Passage shown

Are you wondering if it’s worth choosing a long position in the gold market now?
Well, consider taking a look at the junior miners first to find out. On Thursday, I wrote that I was going to go long on junior mining stocks, and in the following hours, the VanEck Junior Gold Miners ETF (NYSE:GDXJ) moved even a bit lower, providing you with a great opportunity to exit short positions and enter long ones in a comfortable manner. Hopefully, you did that because the GDXJ rallied by almost 4% on Friday and ended the week above $37.
The popular leveraged ETF, Direxion Daily Junior Gold Miners Index Bull 2X Shares (NYSE:JNUG), was up by over 7% in a single day.
If you’re long on miners and you reaped those profits - congratulations! If not, let me re-emphasize what I wrote in Friday’s extensive flagship Alert: it seems to me that the short-term rally has only begun and that quick profits are likely just around the corner.

The data
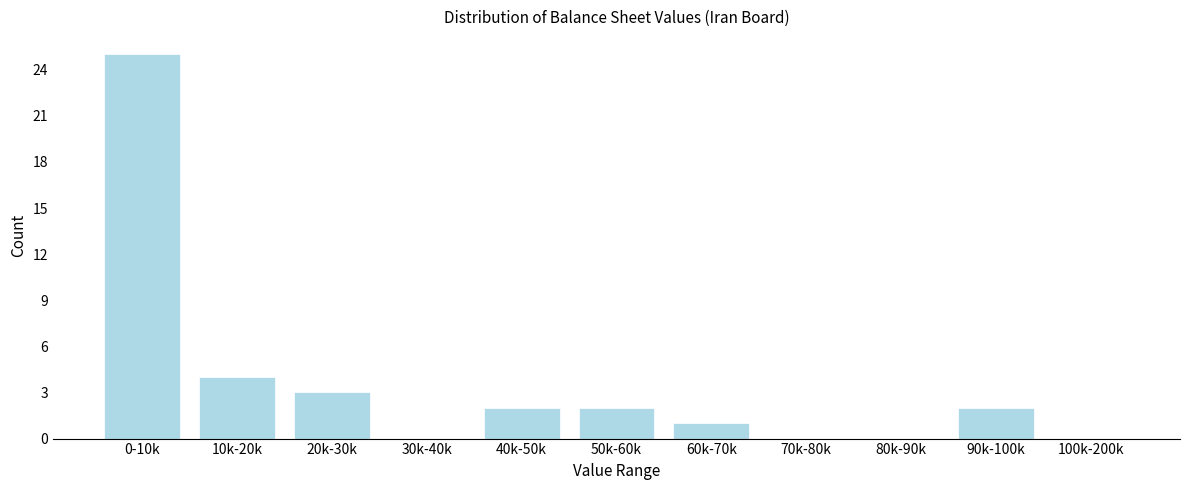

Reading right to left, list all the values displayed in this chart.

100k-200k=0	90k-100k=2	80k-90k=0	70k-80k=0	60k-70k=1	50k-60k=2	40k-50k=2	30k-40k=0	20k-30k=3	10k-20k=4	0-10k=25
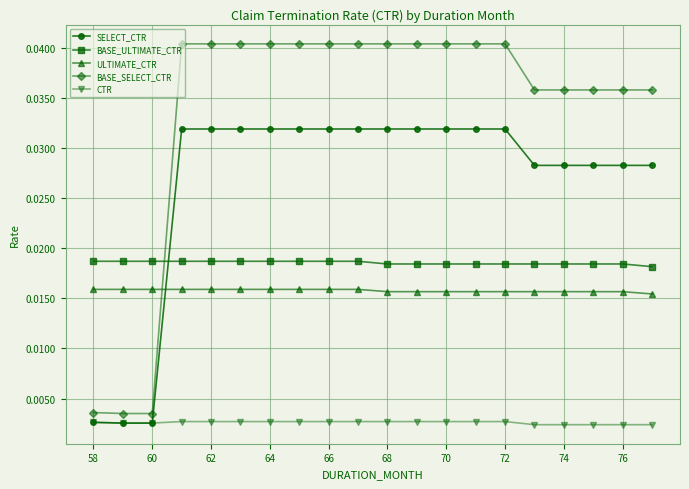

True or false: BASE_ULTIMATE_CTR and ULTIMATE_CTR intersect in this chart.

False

Your tasks
• 1. In the commentary on junior gold miners, how much did the Direxion Daily Junior Gold Miners Index Bull 2X Shares (JNUG) rise in a single day?
• 2. Continue the commentary on junior gold miners from its last sentence.

Solved problems
• 1. Over 7%.

• 2.
Looking at gold’s pre-market decline, one might get second thoughts about the above, but please note that we are long on mining stocks, not gold, and there is a good reason why I chose mining stocks as a proxy and not gold or silver. The reason is that miners tend to show strength relative to gold before the bottom and then immediately thereafter.
Consequently, even if gold didn’t hit bottom last week and we’re seeing a bottom more or less right now, it doesn’t necessarily mean that miners will test their lows, too.
Let’s check what gold has been doing so far this week.
Gold is trading well below my initial target area. However, another critical support level is just around the corner.
I don’t mean just the psychologically important (being round) $1,800 level. That too, but it’s crucial to note that gold just moved to levels from which the entire war-tension-based rally started. If it weren’t for those tensions, gold would likely have plunged profoundly in February, and perhaps it would be already after or getting close to its final low.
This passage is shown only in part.